We were in NYC for a week, and regrettably I never got any face-time with my Peeps at Goldman Sachs. But while Leslie and I were having a beer and burger at The Spotted Pig one afternoon I was reminded that NYC is a hotbed of financial innovation.
As I looked out the window, with beer in hand, I noticed an entrepreneur with a small re-cycling business.
A few weeks ago I described my own financial returns in the area of recycling.

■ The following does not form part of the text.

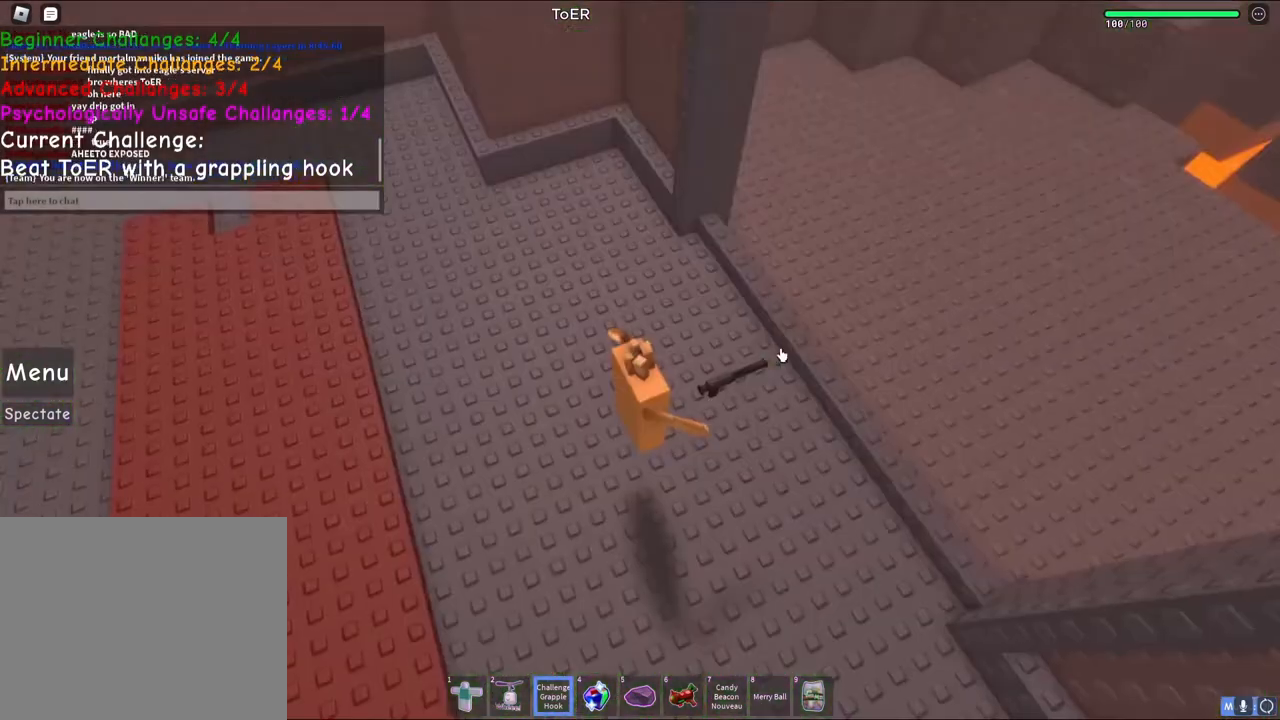
{"keys": ["a", "w"], "events": [[483, "a", "down"], [500, "w", "down"]]}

So I was interested to compare a professional’s return with my, admittedly amateurish, effort.
Here’s what I calculate:
- I’m estimating 250 recycle units in the bag(s).

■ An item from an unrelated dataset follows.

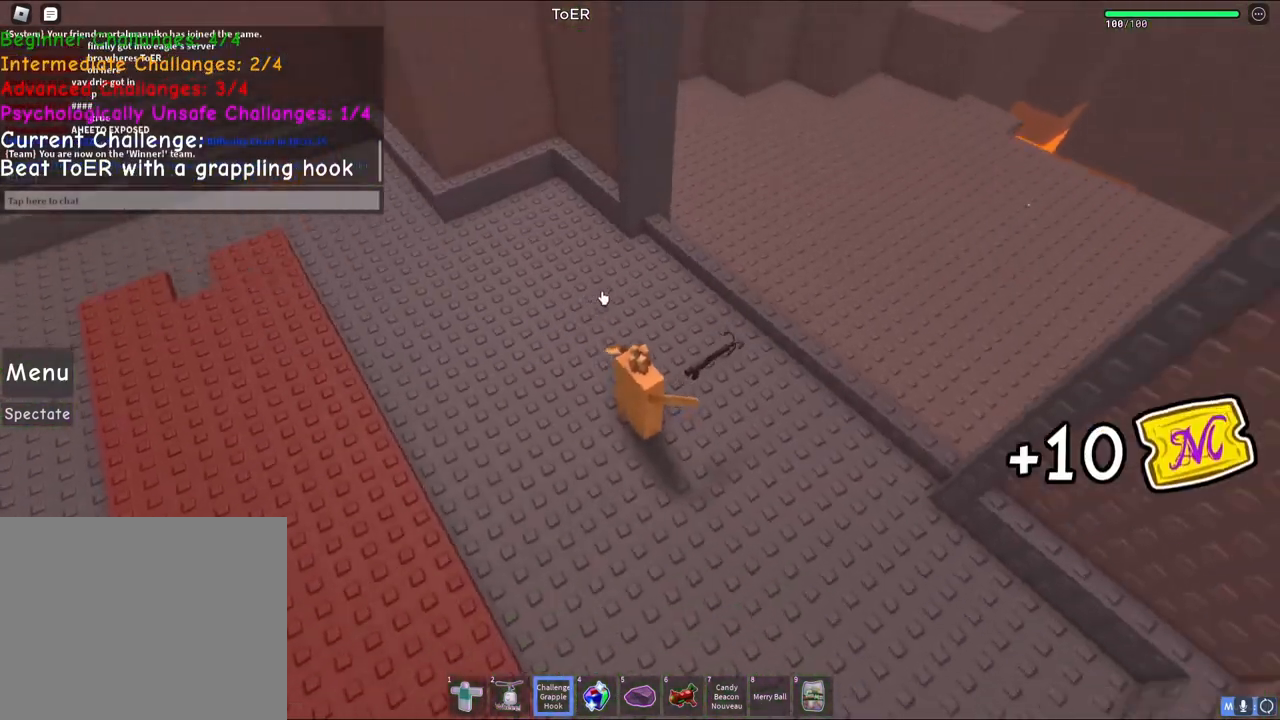
{"keys": ["a"], "events": [[167, "w", "up"]]}
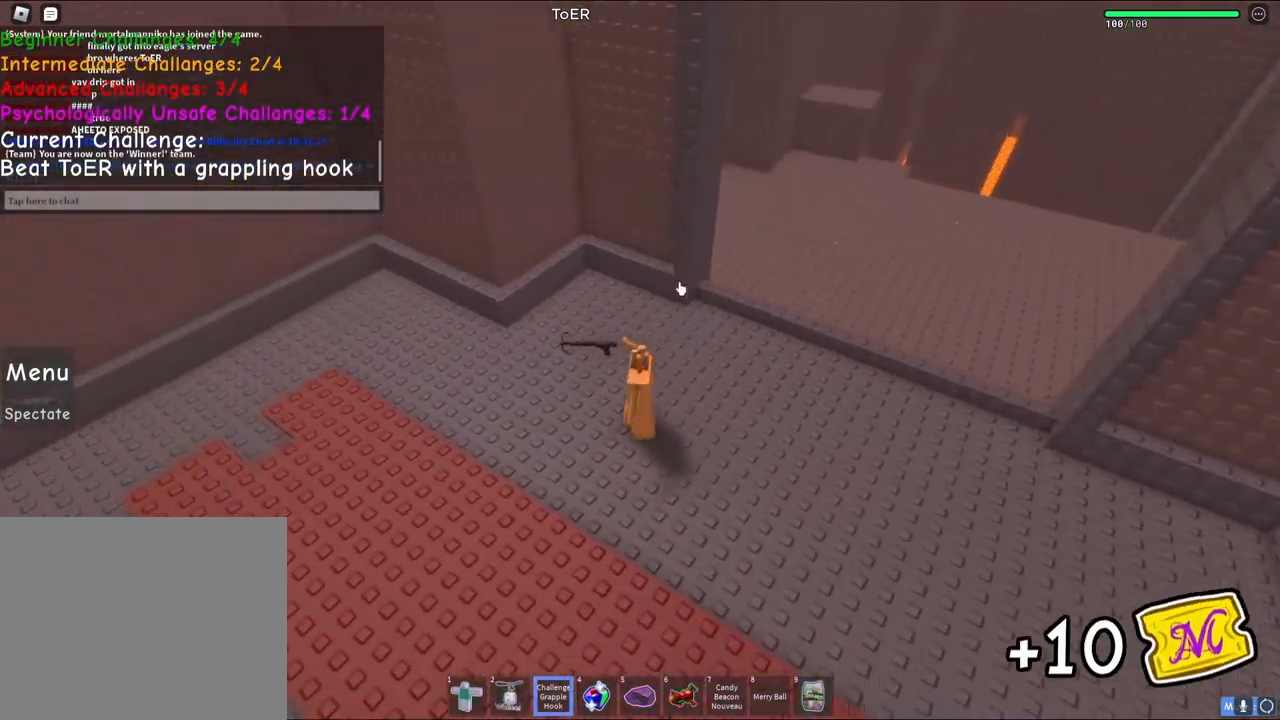
{"keys": [], "events": [[83, "a", "up"]]}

- Containing all aluminum cans, at 32 cans/pound we are looking at 7.81 pounds.
- At a recycle value of $1.57/pound this bag would fetch our small businessman $12.26.
On the other hand, if he switched from recycling aluminum cans to plastic bottles the return would be better:
- If the 250 units were plastic, at 14 bottles/pound we are looking at 17.85 pounds.
- At a recycle value of $0.93/pound that same bag would fetch our businessman $16.61.
Which would be a 35% increase in cash flow for the same amount of effort.
I was briefly tempted to consult with our entrepreneur, but then Leslie reminded me that he probably knew more about his business than I could hope to learn. And, she insisted rather strongly, that he didn’t need any help from me.
So I stayed right where I was, and quietly sucked down my beer.